An American “social entrepreneur” is now hoping to change that, by replacing the head-borne water pot, which carries 10 litres (2.2 gallons), with a 90-litre plastic drum that can be rolled home.
The concept is not new – the Q Drum and the Hippo Water Roller, for instance, were invented in South Africa in the early 90s. But their popularity has been limited because of their price, $70-$100 (£43-£61) each, too high for the developing world.
After trials in arid Rajasthan, Cynthia Koenig, who has an MBA from the University of Michigan, has set up Wello WaterWheel to make plastic water barrels for as little as $20-$30. The prototype has been created by a US design firm, Catapult.
“We’ll set up a pilot manufacturing unit and roll out the barrels by early next year,” said Koenig, 33. “During trials in Rajasthan villages, we found that people were really excited by it. The magic will be in making the right product at the right price and distributing it as widely as possible.”
The idea of rolling liquid is almost as old as the practice of fetching water in head-pots – think of whisky and wine barrels, or water transported on ships.
In India, however, the traditional commercial water supplier, called a bhishti (from the Persian word for paradise) and immortalised by Rudyard Kipling in the poem Gunga Din, carried water in a goatskin.
As with Din quenching the thirst of injured British soldiers, the tradition began on the battlefield.
The bhishtis are still around, some even working for municipal water departments – a symbol, like the woman with the pot, of modern India’s failure to provide piped water to tens of millions of people in cities as well as villages.
“It’s such a pathetic sight in this day and age to see people lugging water over long distances,” said Gita Kavarana of the Centre for Science and Environment in Delhi. “In villages, especially for poor tribals and Dalits, the situation is terrible.
“Whether WaterWheel succeeds will depend on many factors – price, durability, terrain, and so on.
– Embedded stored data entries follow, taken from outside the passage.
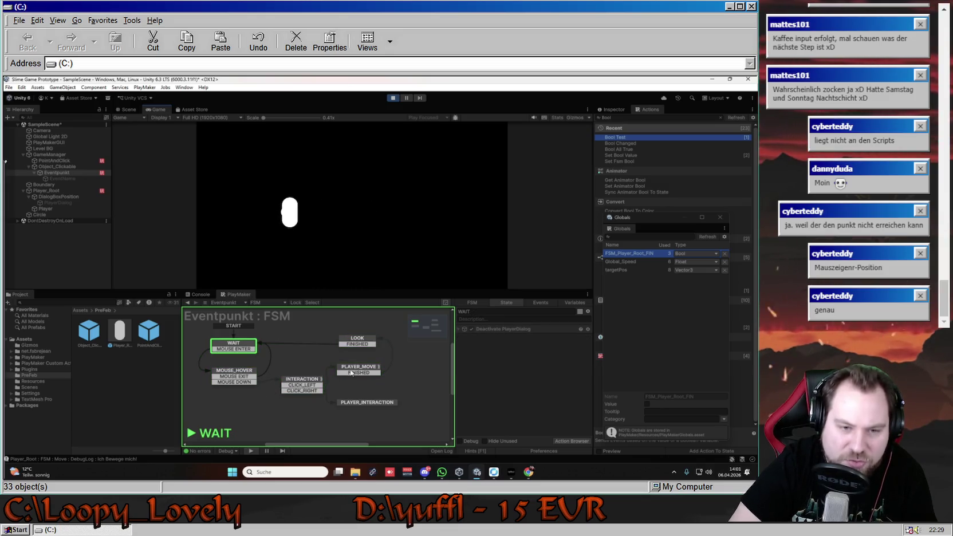
left_click(360, 341)
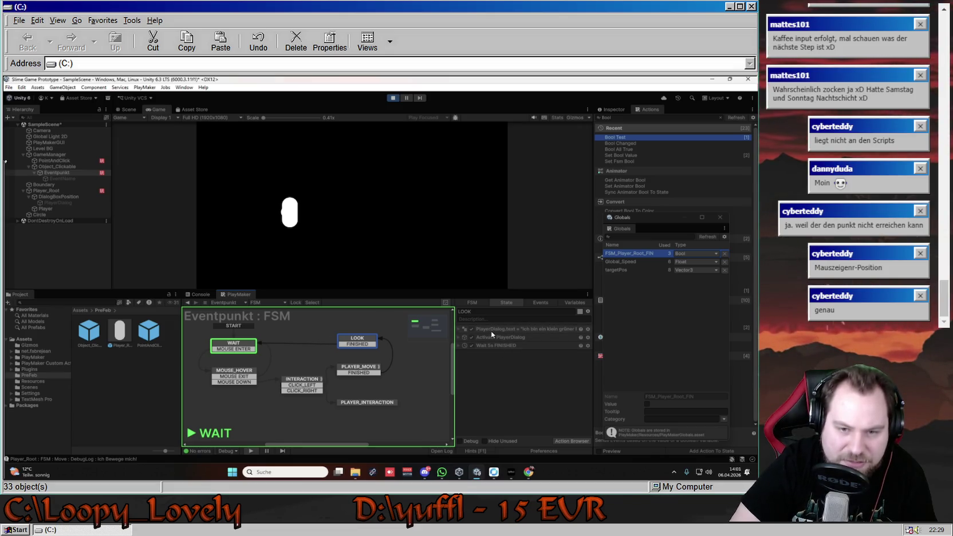
Repeat the circle interaction test, recheck LOOK's actions, and select PlayerDialog.
left_click(374, 212)
left_click(283, 216)
left_click(419, 217)
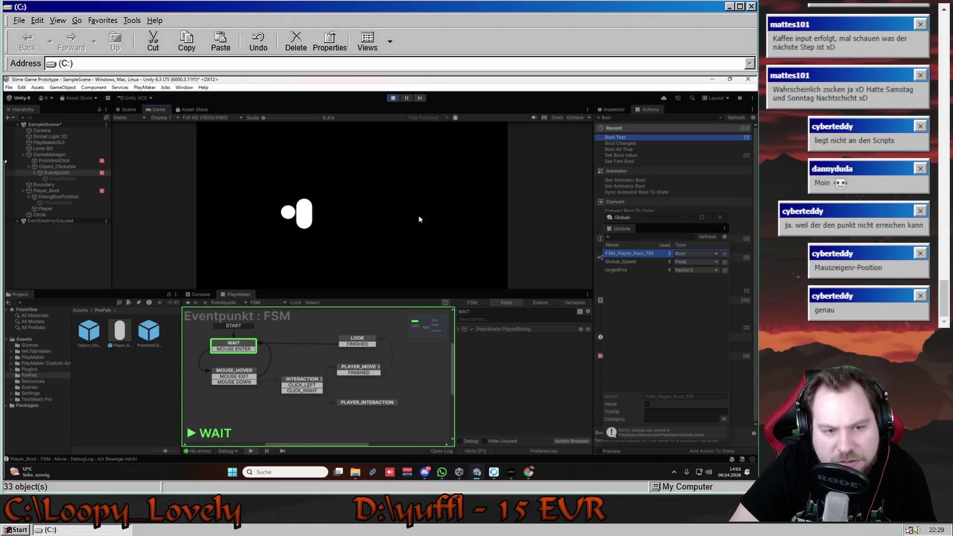
left_click(290, 214)
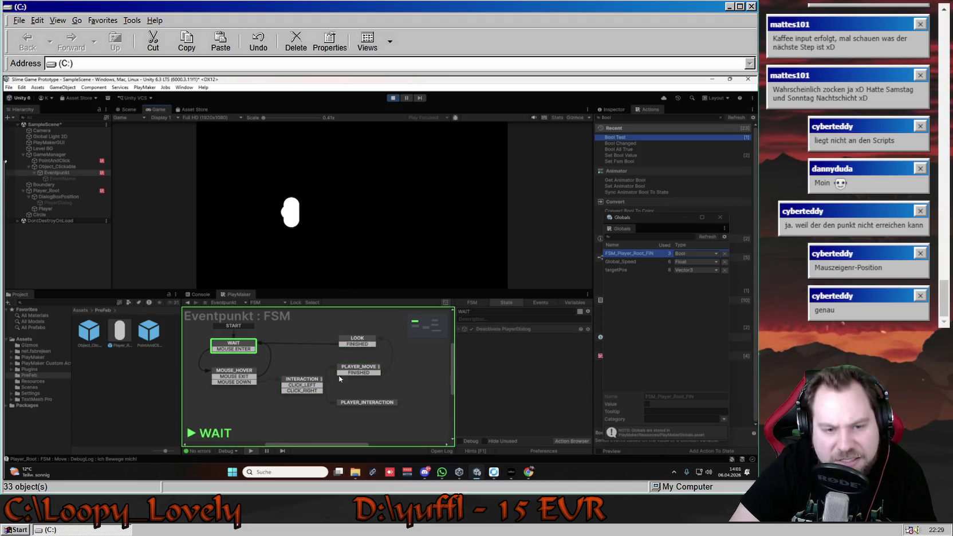
left_click(360, 343)
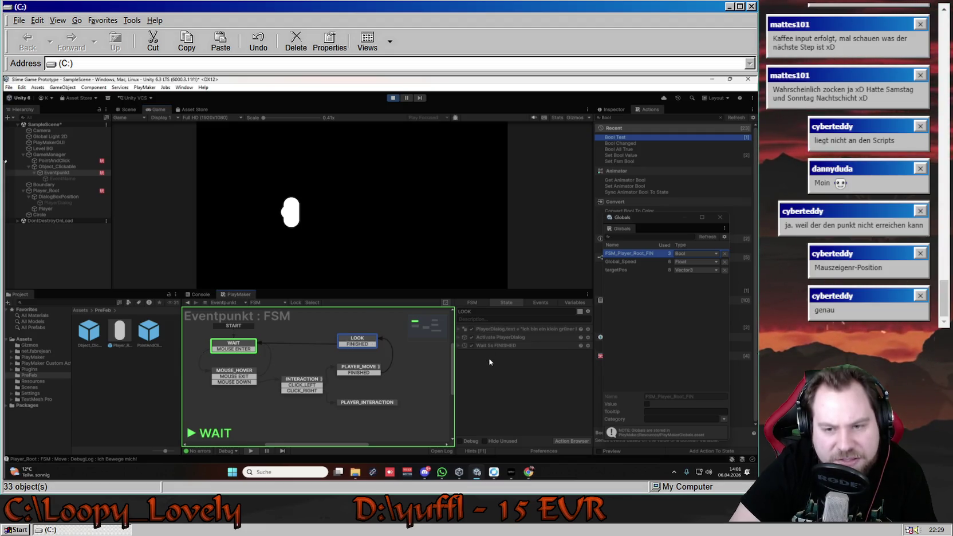
left_click(58, 202)
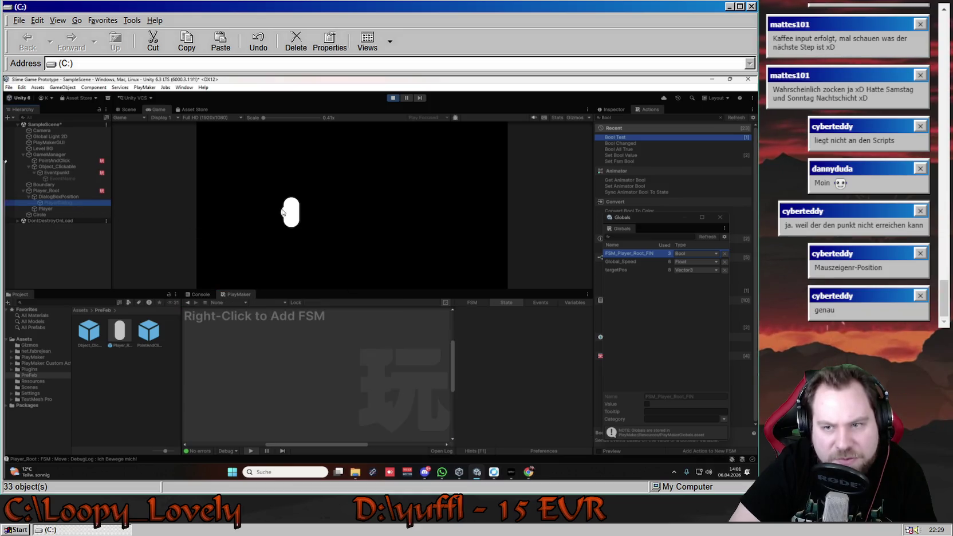
Show PlayerDialog's properties, close the global variables window, and move the player off the circle.
left_click(621, 110)
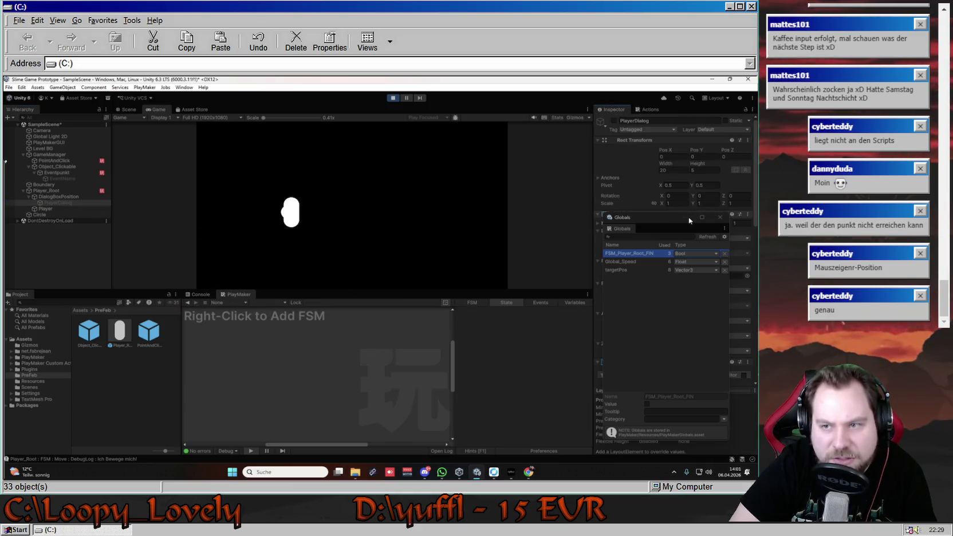
left_click(718, 218)
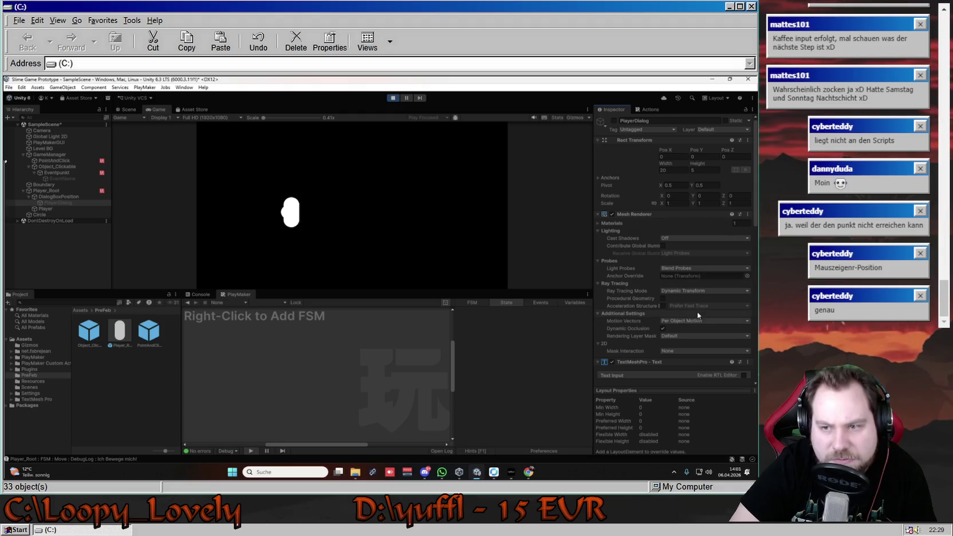
scroll(682, 309, "down", 3)
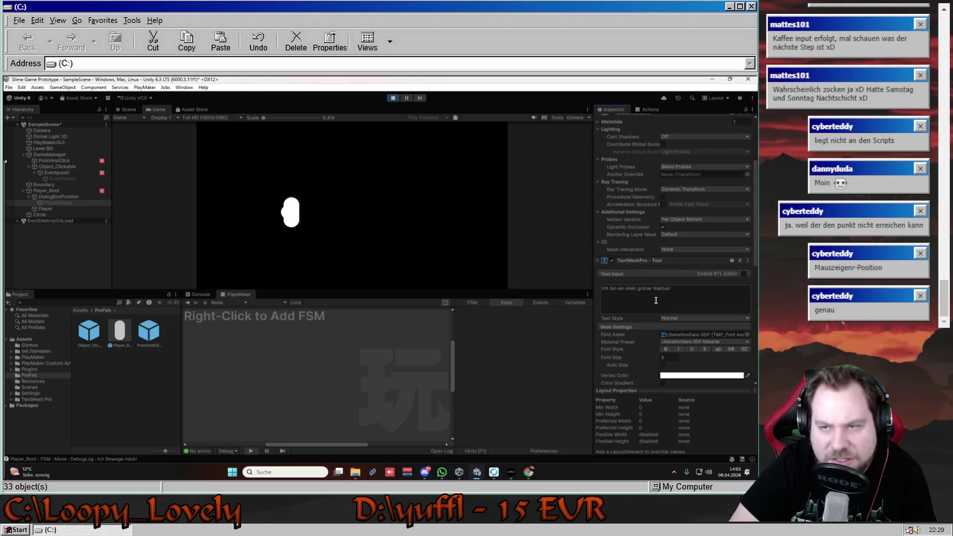
left_click(367, 210)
But at $20 to $30, it will be out of reach for the poor.”
Koenig sees her venture as both self-sustainable and profitable, and hopes to peg the price further by selling advertising space on the plastic barrels.
After tests in India, Mexico and Haiti, she is confident that the WaterWheel can be an all-terrain alternative to water pots, taking a huge, historic and debilitating load off impoverished Indian women.